**WORK TO COMPLETE:** Please transcribe the listing below in full, exactly as written, leaving out its pictures.

**EXTRACTED MATERIAL:**
>>>>

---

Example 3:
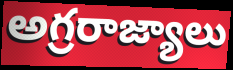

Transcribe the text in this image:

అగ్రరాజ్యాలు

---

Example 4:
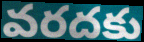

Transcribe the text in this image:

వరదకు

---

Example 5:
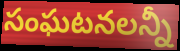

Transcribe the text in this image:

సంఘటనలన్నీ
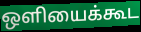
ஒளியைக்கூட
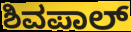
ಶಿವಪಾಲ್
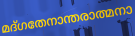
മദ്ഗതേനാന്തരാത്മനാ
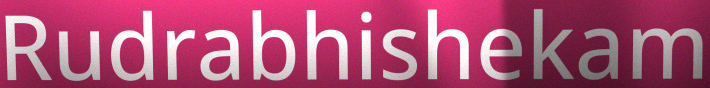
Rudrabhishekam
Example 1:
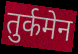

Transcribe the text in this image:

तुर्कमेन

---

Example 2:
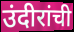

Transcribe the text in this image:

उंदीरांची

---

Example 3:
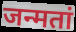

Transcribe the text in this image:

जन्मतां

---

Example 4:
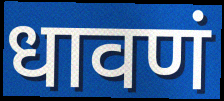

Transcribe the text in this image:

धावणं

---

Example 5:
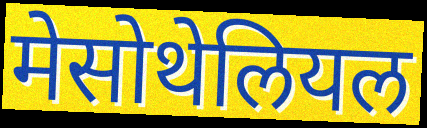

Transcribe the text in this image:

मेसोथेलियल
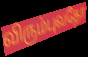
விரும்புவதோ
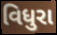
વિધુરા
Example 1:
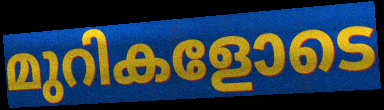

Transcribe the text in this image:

<<<<

**WRITTEN ANSWER:**
---

Example 3:

Transcribe the text in this image:

అగ్రరాజ్యాలు

---

Example 4:

Transcribe the text in this image:

వరదకు

---

Example 5:

Transcribe the text in this image:

సంఘటనలన్నీ
ஒளியைக்கூட
ಶಿವಪಾಲ್
മദ്ഗതേനാന്തരാത്മനാ
Rudrabhishekam
Example 1:

Transcribe the text in this image:

तुर्कमेन

---

Example 2:

Transcribe the text in this image:

उंदीरांची

---

Example 3:

Transcribe the text in this image:

जन्मतां

---

Example 4:

Transcribe the text in this image:

धावणं

---

Example 5:

Transcribe the text in this image:

मेसोथेलियल
விரும்புவதோ
વિધુરા
Example 1:

Transcribe the text in this image:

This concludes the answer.